By default, MarkdownRecord ignores these numeric prefixes for all other purposes. This means that they should not be included in id values for content fragments or in the content_path
parameter when loading rendered content in the browser (more on both these topics will be discussed later in this guide.). Because of this, it is important that the portion of each filename that comes after the numeric prefix be unique within a subdirectory. If two filename only differ in their numeric prefix, there will be a conflict. MarkdownRecord can use different kind of prefixes, including semantic versions and dates. More on this is discussed in the section on configuration.

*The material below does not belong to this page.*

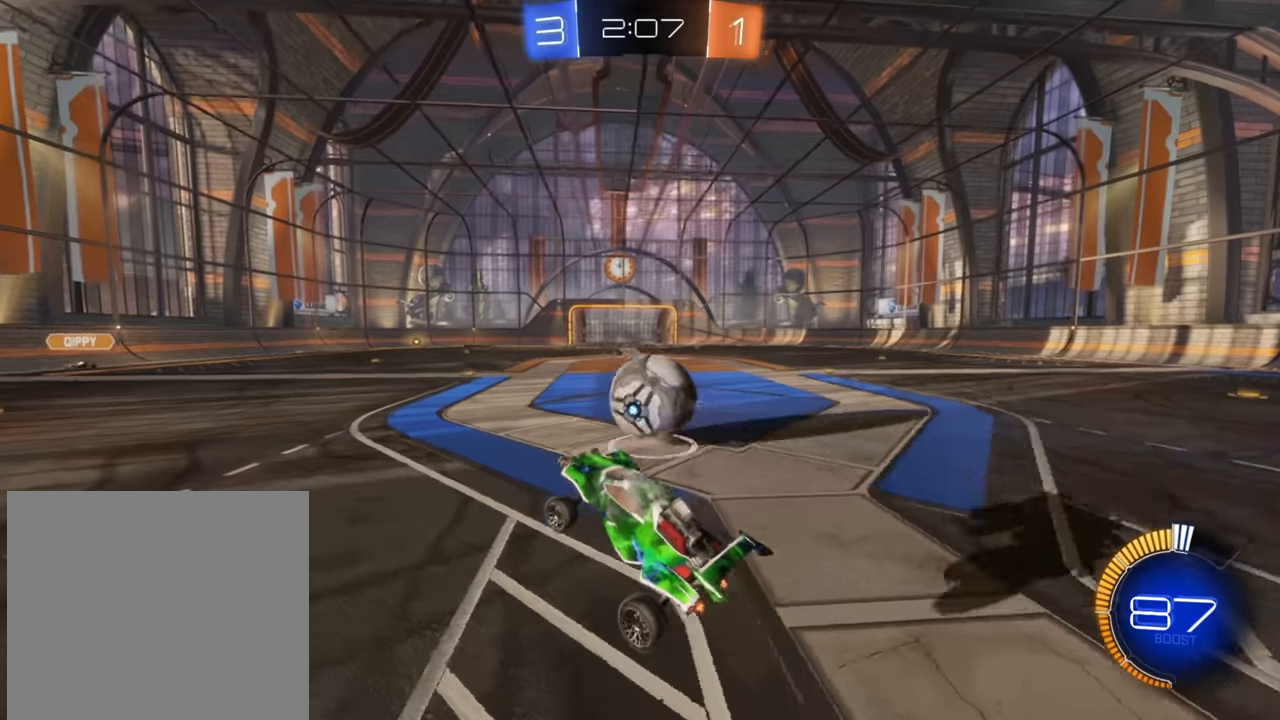
{"buttons": ["B", "R2"], "left_stick": "up-right", "right_stick": "center", "events": [[16, "B", "down"], [116, "left_stick", "center"], [166, "left_stick", "right"], [216, "left_stick", "up-right"]]}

MarkdownRecord can render content using three different strategies: file
, directory
and full
. The default strategy is full
and will render all files and directories. The file
strategy will render only files and will not concatenate source content for each directory. The directory
strategy will only render the concatenated files for each directory.
MarkdownRecord supports ERB syntax in markdown files that have a .md.erb
extension. If you don't want MarkdownRecord to process your files as ERB templates, they should have the .md
extension instead.
The MarkdownRecord rendering process is executed via Thor tasks, just like the one used in the installation instructions. The one there looks like this:
thor render_content:all -s
Note the all
part of that command, which indicates that both JSON and HTML will be rendered. You could use json
or html
there to only render one type of content.
The -s
argument indicates that the rendered content should be saved. If that argument is omitted, you will see the output of the rendering but it will only do a dry run without saving anything.
You can see more options for the Thor task by running:
thor render_content -h
Commands:
thor render_content:all # renders html and json content
thor render_content:help [COMMAND] # Describe available commands or one specific command
thor render_content:html # renders html content
thor render_content:json # renders json content
Options:
d, [--subdirectory=SUBDIRECTORY]
s, [--save], [--no-save]
r, [--strat=STRAT]
f, [--frag], [--no-frag]
MarkdownRecord validates your filenames and JSON data before rendering. If it finds any problems, it will output a message to the terminal and nothing will be rendered.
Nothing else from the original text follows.